Sunday, July 15, 2012

Complex problem, simple solution -- universal heath care

The most import reason for extending health care to all citizens should rest on something solid. While many softhearted liberals might say morality compels us to provide minimal health care -- at the least -- to all citizens, practical considerations will always insist with maximum volume that we deal with them first.

Fine, I happen to have the answer to the health care stalemate. And, it's not buried in a mountain of details, it's a fairly simple concept: 

America’s greatest natural resource is its citizenry -- it’s everyday workforce. The federal government should protect that resource above all others, in every way it can that's available to it. Without workers and consumers there is no economy.

Without a healthy middle class America's future is dim.

Whether they like their jobs or not, America’s sons and daughters go to work on good days and bad to pursue happiness, such as it might be. Toward that end they establish families and create communities. Just as society has recognized that our vital natural resources need to be protected from fast-buck artists, why would we not also protect our families' wage-earners in the most efficient and effective way we can?

Otherwise, what's the point of protecting the water we drink, the air we breathe, or the animals with which we share the planet?

A few years ago there was a scandal in this country over poisonous toys that had been imported from China. It was found that some of the materials weren’t safe, health-wise, for children to handle. The toys were pulled off retailers’ shelves. Hopefully it was done in time.

Those bad toys never made it into France. Like some other civilized countries, the French regulators never let them across their border in the first place.

France had rigorous standards and inspections that kept those tainted toys out of the curious hands and mouths of French kids. They didn't have to recall the dangerous products, because in France the standards were higher and the regulations were already in place. People were put before profits.

Why?

It’s actually simple -- France picks up the tab on everybody’s hospital bills.

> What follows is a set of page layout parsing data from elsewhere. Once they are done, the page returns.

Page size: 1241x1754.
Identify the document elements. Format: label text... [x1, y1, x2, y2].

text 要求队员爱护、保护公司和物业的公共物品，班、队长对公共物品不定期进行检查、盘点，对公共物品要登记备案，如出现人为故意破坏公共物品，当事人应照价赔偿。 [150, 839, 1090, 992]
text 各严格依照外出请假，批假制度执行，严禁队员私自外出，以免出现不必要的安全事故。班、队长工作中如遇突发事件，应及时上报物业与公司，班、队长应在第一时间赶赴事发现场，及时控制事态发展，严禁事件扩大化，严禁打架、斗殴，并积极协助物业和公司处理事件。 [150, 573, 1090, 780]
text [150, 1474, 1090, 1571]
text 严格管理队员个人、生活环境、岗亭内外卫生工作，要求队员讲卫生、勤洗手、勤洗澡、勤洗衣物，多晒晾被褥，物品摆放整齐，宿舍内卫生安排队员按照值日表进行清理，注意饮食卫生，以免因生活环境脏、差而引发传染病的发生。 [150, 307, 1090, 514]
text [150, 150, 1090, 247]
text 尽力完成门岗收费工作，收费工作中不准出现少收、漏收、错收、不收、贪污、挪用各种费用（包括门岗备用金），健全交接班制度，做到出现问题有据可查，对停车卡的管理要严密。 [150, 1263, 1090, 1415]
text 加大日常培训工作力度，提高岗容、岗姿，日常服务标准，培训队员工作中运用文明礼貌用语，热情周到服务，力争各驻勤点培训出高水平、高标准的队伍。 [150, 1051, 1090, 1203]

Since France’s government has a heavy stake in keeping all French children healthy, rich and poor, its government naturally feels obliged to move proactively to reduce risks. Dig it: one day those French kids will either be healthy or unhealthy workers ... or too sick to work.

Although conservatives still like to mock France for all sorts of silly things, its government cares much more about French workers than our government does about American workers. How happy are you that France is doing plenty more to protect its future workforce than we are?

When the French government pays the health care bills, it follows that it will take more of an interest in protecting everyone’s health. In the long run, as far as paying for a nation’s health care goes, investing in prevention is sensible because it will save money. More importantly, it protects the vital workforce.

Universal health care, with periodic mandatory examinations, is the only way to monitor the spread of dangerous diseases that could become epidemics. Such diseases have the potential to put the kibosh on any nation's economy, to say the least.

Eventually, America will come around to embracing a single-payer universal health care system. It will join its European allies in this respect, one day.

The real question is: When that day comes, will it be a healthy America that chooses to walk upright to that inevitability? Or, will America be crawling toward it on its belly, sick and tired?